**Instructions to follow**:
Copy every line of text in the listing below, character for character, and leave the pictures out.
+===+
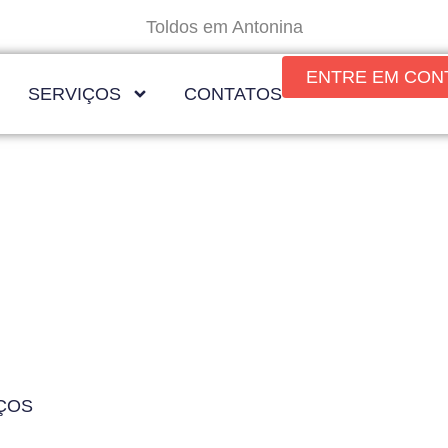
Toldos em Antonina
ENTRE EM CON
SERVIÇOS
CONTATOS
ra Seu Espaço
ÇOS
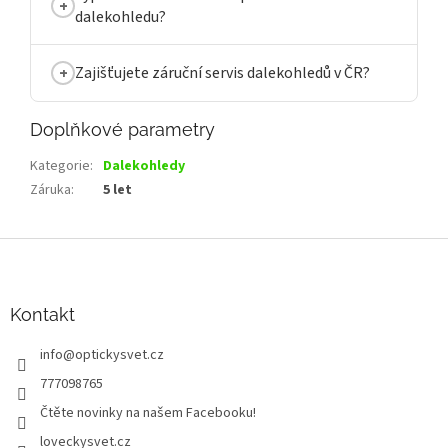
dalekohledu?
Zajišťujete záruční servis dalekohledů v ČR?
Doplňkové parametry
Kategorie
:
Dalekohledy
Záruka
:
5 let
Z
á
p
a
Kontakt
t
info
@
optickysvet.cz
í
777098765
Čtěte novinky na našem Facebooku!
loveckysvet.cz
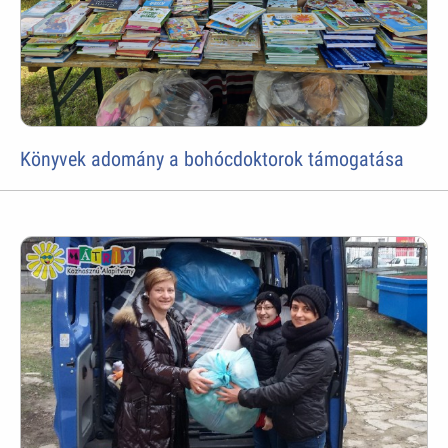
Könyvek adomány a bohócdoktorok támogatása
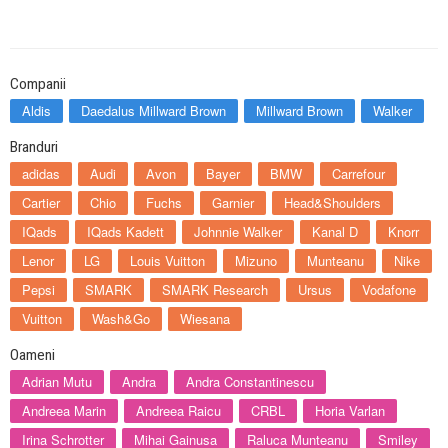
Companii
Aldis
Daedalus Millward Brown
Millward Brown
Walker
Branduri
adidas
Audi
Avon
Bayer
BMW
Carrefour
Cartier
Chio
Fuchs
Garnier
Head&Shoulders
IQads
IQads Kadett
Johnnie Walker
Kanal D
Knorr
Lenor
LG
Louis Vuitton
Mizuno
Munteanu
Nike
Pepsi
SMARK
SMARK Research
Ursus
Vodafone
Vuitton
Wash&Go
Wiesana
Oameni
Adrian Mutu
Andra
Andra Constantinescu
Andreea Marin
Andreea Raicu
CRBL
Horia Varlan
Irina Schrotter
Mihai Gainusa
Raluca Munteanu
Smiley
+===+
**Written solution**:
Toldos em Antonina
ENTRE EM CON
SERVIÇOS
CONTATOS
ra Seu Espaço
ÇOS
dalekohledu?
Zajišťujete záruční servis dalekohledů v ČR?
Doplňkové parametry
Kategorie
:
Dalekohledy
Záruka
:
5 let
Z
á
p
a
Kontakt
t
info
@
optickysvet.cz
í
777098765
Čtěte novinky na našem Facebooku!
loveckysvet.cz
Könyvek adomány a bohócdoktorok támogatása
Companii
Aldis
Daedalus Millward Brown
Millward Brown
Walker
Branduri
adidas
Audi
Avon
Bayer
BMW
Carrefour
Cartier
Chio
Fuchs
Garnier
Head&Shoulders
IQads
IQads Kadett
Johnnie Walker
Kanal D
Knorr
Lenor
LG
Louis Vuitton
Mizuno
Munteanu
Nike
Pepsi
SMARK
SMARK Research
Ursus
Vodafone
Vuitton
Wash&Go
Wiesana
Oameni
Adrian Mutu
Andra
Andra Constantinescu
Andreea Marin
Andreea Raicu
CRBL
Horia Varlan
Irina Schrotter
Mihai Gainusa
Raluca Munteanu
Smiley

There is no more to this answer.